Legislature rejects federal grant money again
Jun 24, 2011
The following article was published in the Florida Current on June 24, 2011:
Legislature rejects federal grant money again
By Christine Jordan Sexton
Florida lawmakers on Friday rejected federal grant money that would have implemented a program meant to transfer people from nursing homes to community based care initiatives.
The Legislative Budget Commission on Friday shot down a budget amendment that would have allowed the state Agency for Health Care Administration to hire staff and begin implementing the Money Follows the Person grant. The budget amendment would have authorized AHCA to spend $2 million, all federal dollars. Florida would have received $36 million over the life of the five-year grant.
An amendment must be approved by a majority of House members as well as a majority of Senate members. House members rejected the proposed amendment by a 2-5 vote and Senate members approved by the measure by a 4-3 vote.
Rep. Denise Grimsley, R-Sebring and chairman of the budget panel, said she thought the administrative costs were too high and she said that the state has successfully been transferring patients from nursing homes into the community. Since 2009, she said, 1900 people have been moved from nursing homes back into the community.
“I realize they are federal dollars, but they are also taxpayer dollars,” Grimsley said.
Rep. Robert Schenck, R-Spring Hill, and chairman of the House Health and Human Services Committee, also opposed the amendment, telling members of the budget panel that the Medicaid overhaul just passed has similar goals and approving the MFP program would be duplicative. The new Medicaid law requires long-term care patients to be enrolled in managed care plans by October 2013.
The MFP grant initially was rejected by the House this past session, which refused to include the authority in the 2011-2012 budget. The House rejected the grant at the time by saying it was part of the Patient Protection and Affordable Care Act, or federal health care reform.
The state of Florida is leading a lawsuit against the federal health care reform bill. Florida applied for a $1 million planning grant for a health information exchange but the Office of Insurance Regulation subsequently decided to return the grant after Gov. Rick Scott had been elected. Scott made his political name opposing the federal health overhaul.
Sen. Nan Rich, D-Weston, was among a handful of senators who spoke in favor of the amendment, saying it would put “people in a better place.”
The budget panel on Friday did approve several other items, including a plan to overhaul the e-mail system for state government. This means that tens of thousands of state workers in the next few months will soon have a common set of e-mail addresses that end in the domain name of myflorida.com.
The state agency helping oversee the transition contends that the move to the centralized e-mail system — which would require the hiring of outside vendors to help — could save as much as $15.3 million over a seven-year period.
But Grimsley was open skeptical of how much money the state would save. She roundly criticized David Taylor, the state chief information officer and director of the Agency for Enterprise Information Technology, and said that his agency had given lawmakers conflicting information. She said she was voting to move ahead because she believed that a centralized system would produce some level of savings.
Under the plan approved on Friday there will be a phased-in changeover to the new system between October and the end of 2012. Under the migration plan developed by the state, the governor’s office and a large agency such as the Agency for Health Care Administration would switch over to the system in December 2011, while the Department of Health would change in February 2012.
The one executive agency that is not going to switch over is the Department of Legal Affairs, which currently uses IBM Lotus Notes to handle its e-mail as well as other agency functions.

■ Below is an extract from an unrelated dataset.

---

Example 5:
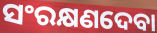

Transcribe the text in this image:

ସଂରକ୍ଷଣଦେବା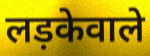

A top official in the office of Attorney General Pam Bondi in a letter to AEIT called the crossover both “functionally and economically prohibitive.”
The budget commission on Friday also signed off on a nearly $459,000 settlement that will end a six-year legal battle between a vendor and the Department of Management Services.
DMS in 2000 signed Loncoleman Corp. to a three-year contract to provide maintenance services at the sprawling Capital Circle office complex in southeast Tallahassee.
Due to a clerical error, Loncoleman was approved for monthly payments at the end of 2003 but did not get paid. The state, however, then discovered problems with the vendor’s work and withheld past and future invoice payments. The contract was terminated in March 2004 but later that year the company sued the state and won an initial victory in court in 2005. But then the state countersued Loncoleman.
DMS Secretary Jack Miles in early May agreed to a settlement to end the ongoing legal battles. DMS officials said they decided to settle the case because there is a substantial risk that an unfavorable verdict in the case would be larger than the proposed settlement.
The total amount of the settlement is equal to the November and December 2003 invoices plus interest of more than $174,000, according to a copy of the settlement.